Is this horse going to stay sound for a long career, and most especially for the job I want him to do? Its an important question, because it doesn’t matter how amazing the horse is or how much you like him if he’s not sound enough to do much more than look pretty in a stall. So first off, the news you don’t want to hear – ¬†soundness is at best difficult to predict in a young horse. There are horses with truly awful x-rays that never have a day of unsoundness, and there are horses with perfect x-rays that never make it into a serious career. There are only a couple of genetic traits that have been linked to unsoundness – DSLD and OCDs coming to mind first – and yet even they have complicated inheritance, with environment affecting whether the genes will ever express themselves.

So what can you do? First, never underestimate the importance of a vetting and the opinion of a trusted vet. When in doubt, send the x-rays to a second vet for a second opinion. Do your research; some things can be fixed and/or lived with, and some you should run away from because they are likely to be a recurrent issue. Some of these things may not be problematic for a trail horse, but would be career-enders for an “A” show jumper, so make sure you communicate what you’re hoping to do with the horse to your vet.

And then put a lot of thought into how you raise your young horse. There are two things that can most prominently effect your younger’s development; turnout and diet. Turnout is not only linked to muscular development and social development, but studies have linked increased bone density to moderate exercise in young horses. “Moderate exercise” is meant to reflect the type of exercise a young horse would experience turned out, rather than ridden or lounged. Too much lateral (turning) work puts wear-and-tear on joints more easily than work in straight lines, and riding puts wear on the back — one of the last places in the horse’s body to finish developing. Ponying a young horse next to an older, wiser horse is a fine alternative if large turnout isn’t in the cards, and it has the added benefit of the youngster copying the ways of the old, wise hen.

Now onto diet; and this is an important one. Spikes in sugar intake and imbalances in the diet have been linked to higher incidence of OCDs and lower numbers of OCDs healing. In other words – diet can affect the likelihood of your youngster developing an OCD in the first place, and the likelihood of that OCD then healing successfully. Notice I said spikes in intake; even the “low starch” grains have a great deal more sugar in them, pound for pound, than hay. It’s easy to jump immediately to the idea of cutting all grain out of your horse’s diet, but remember – diet imbalances have also been linked to OCDs. That includes calcium levels that are too high, levels that are too low, calcium to phosphorus ratios outside of the optimum 1:1… the list goes. on. Which means that, before you jump straight to cutting grain out of your horse’s diet, make sure the nutrients it was providing will be provided in a different way.
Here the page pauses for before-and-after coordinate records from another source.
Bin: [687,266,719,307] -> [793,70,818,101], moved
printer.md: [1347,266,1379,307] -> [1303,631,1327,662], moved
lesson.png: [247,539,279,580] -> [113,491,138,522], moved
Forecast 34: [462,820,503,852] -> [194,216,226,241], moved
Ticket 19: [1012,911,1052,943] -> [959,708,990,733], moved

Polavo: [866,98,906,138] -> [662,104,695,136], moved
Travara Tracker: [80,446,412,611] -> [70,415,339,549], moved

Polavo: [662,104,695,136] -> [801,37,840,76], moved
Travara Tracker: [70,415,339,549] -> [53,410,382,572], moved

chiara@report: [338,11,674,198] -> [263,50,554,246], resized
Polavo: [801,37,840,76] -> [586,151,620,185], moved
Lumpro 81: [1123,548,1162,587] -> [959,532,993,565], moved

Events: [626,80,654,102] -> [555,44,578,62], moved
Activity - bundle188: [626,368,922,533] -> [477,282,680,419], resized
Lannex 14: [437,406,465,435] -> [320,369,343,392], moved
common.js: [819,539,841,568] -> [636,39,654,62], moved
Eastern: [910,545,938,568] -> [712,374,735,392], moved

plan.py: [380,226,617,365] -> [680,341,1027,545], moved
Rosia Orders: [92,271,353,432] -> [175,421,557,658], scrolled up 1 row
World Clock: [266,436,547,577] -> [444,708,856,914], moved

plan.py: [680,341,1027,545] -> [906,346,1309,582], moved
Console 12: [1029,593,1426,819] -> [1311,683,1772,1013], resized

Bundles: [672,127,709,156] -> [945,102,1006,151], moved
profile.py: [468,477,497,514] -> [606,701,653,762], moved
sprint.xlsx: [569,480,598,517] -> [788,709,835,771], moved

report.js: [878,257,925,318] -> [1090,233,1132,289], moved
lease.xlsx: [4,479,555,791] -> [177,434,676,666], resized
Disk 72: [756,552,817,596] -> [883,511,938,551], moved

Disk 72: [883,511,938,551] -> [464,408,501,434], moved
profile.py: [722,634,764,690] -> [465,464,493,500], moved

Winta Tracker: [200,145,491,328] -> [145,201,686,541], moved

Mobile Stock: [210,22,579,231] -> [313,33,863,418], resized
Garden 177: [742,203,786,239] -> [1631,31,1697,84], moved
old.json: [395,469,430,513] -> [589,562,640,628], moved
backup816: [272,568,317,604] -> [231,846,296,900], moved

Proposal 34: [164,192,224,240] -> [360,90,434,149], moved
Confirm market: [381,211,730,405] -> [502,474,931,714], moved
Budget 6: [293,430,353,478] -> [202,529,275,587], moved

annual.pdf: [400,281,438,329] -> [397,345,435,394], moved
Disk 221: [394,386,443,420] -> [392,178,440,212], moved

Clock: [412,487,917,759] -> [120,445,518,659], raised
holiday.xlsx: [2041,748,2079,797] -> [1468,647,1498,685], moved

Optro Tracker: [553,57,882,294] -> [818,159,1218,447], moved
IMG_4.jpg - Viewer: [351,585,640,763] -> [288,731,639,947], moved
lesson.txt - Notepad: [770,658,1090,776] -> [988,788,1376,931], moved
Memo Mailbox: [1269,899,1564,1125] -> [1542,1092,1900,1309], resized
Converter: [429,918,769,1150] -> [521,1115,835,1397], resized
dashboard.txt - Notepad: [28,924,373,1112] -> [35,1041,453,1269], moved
Beyond that, don’t override your horse too young. Which is to say that there is a world of difference between riding a 3 year old about 20 minutes a ride 3-4 times a week for 30 days out of his entire three-year-old year, and riding him for an hour 3-4 times a week for the entire year, plus horse shows on the weekends. Remember that bit about moderate exercise and bone development? Here it comes into play again. Moderate exercise is an entirely different conversation from heavy exercise, so keep this in mind when you’re considering what to do with your youngster during his developing years.